I have always been struck by the extent to which neighbouring land owners, usually on a country lake with 200 feet of property along the shore, will spend weeks in court and tens of thousands of dollars litigating over a 2 foot strip running along their mutual boundary. 

In any event, Chen v. Stafford was a case involving a disputed area between neighbouring parcels of land fronting on the St. Lawrence River in the Kingston, Ontario area.  The Applicants brought the proceeding for an Order declaring that they had acquired title to the disputed area by virtue of their exclusive use and possession of the area for over 50 years. 

The law in Ontario relating to adverse possession is well established. The legal test was established long ago and has since been confirmed by the Court of Appeal on a number of occasions. Basically, a party claiming a possessory title must establish three requirements:

(a) actual possession for at least 10 years;

(b) that such possession was with the intention of excluding the registered owner from possession; and

(c) discontinuance of possession by the owner for at least 10 years.

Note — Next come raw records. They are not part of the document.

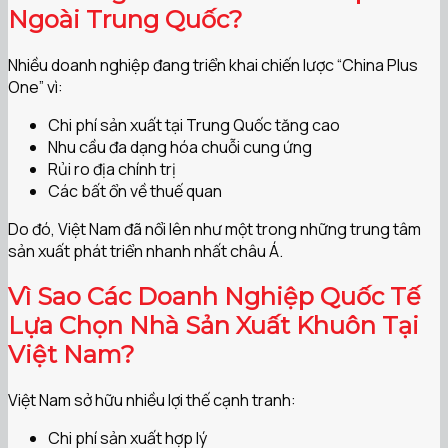
Ngoài Trung Quốc?
Nhiều doanh nghiệp đang triển khai chiến lược “China Plus
One” vì:
Chi phí sản xuất tại Trung Quốc tăng cao
Nhu cầu đa dạng hóa chuỗi cung ứng
Rủi ro địa chính trị
Các bất ổn về thuế quan
Do đó, Việt Nam đã nổi lên như một trong những trung tâm
sản xuất phát triển nhanh nhất châu Á.
Vì Sao Các Doanh Nghiệp Quốc Tế
Lựa Chọn Nhà Sản Xuất Khuôn Tại
Việt Nam?
Việt Nam sở hữu nhiều lợi thế cạnh tranh:
Chi phí sản xuất hợp lý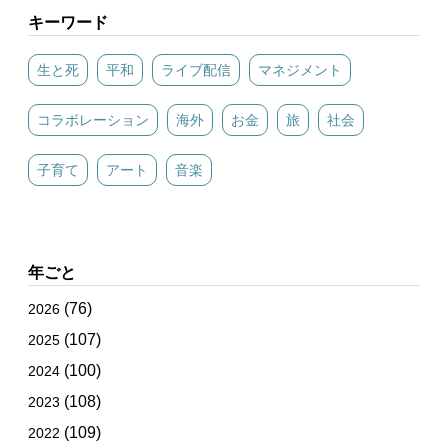
キーワード
生と死
平和
ライブ配信
マネジメント
コラボレーション
海外
お金
旅
社会
子育て
アート
音楽
年ごと
(76)
2026
(107)
2025
(100)
2024
(108)
2023
(109)
2022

For the first requirement, the law is clear that the actual possession must be clear and obvious and not secret. The claimant must be using the property just as the true owner might use it and his possession must be such as to put the true owner on notice that the 10-year period has begun to run. Furthermore, that claimant must be in possession without the permission of the owner (hence the “adversity”). If the claimant acknowledges the rights of the true owner, the possession cannot be considered adverse.

The third requirement is straightforward as well. The claimant’s possession must be such as to exclude the true owner from the possession and use of the disputed property. Typically, this is done by a fence which has the effect of preventing the true owner from using the property. If the true owner does have the ability to use the property, and does use it, the 10-year period will not run.

The second requirement, possession with the intention of excluding the true owner from possession, is the most interesting one. It raises the question of the true owner’s intended use of the property. The law is clear that a claimant cannot obtain possessory title by depriving an owner of uses of the property that the true owner never intended to make of it. The claimant must have the intention to exclude the true owner from such uses as the true owner wanted to make of the property. If the use of a true owner wanted to make of his property is limited and intermittent, a claimant is going to have a very difficult time achieving success.

Even more interesting is the question of mutual mistake. In other words, what is the result if both the claimant and the true owner are genuinely under the impression that the disputed land actually belongs to the claimant, i.e. the true owner does not realize the disputed land is included within his title?

The difficulty arises because if a property owner genuinely believes that the claimant owns the land, and the second requirement applies, every claim for adverse possession will necessarily fail because such an owner cannot have had an intended use for the property since he believed it belonged to somebody else. In other words, if a claimant has to show inconsistent use when both sides are honestly mistaken about the true boundary line between their properties, the claimant could never make out a case of adverse possession. On the other hand, a claimant knowingly displacing a true owner might well succeed in such a claim. This would have the rather bizarre result of rewarding a trespasser who knows full well that he is trespassing while penalizing someone who is behaving in accordance with what he believes to be his legal rights.

As a result, and as this case reaffirms, it is now the law in Ontario that in a case of mutual mistake, this second requirement simply does not apply. As a result, a true owner opposing a claim for adverse possession cannot succeed simply by insisting that he always assumed that the disputed land belonged to the claimant anyway and that he did not make any use of the property, or intend any use of the property, for that reason. In a case of mutual mistake, if the claimant has 10 years of actual possession and the true owner does not use the property at all, title will usually vest in the name of the claimant without anything further.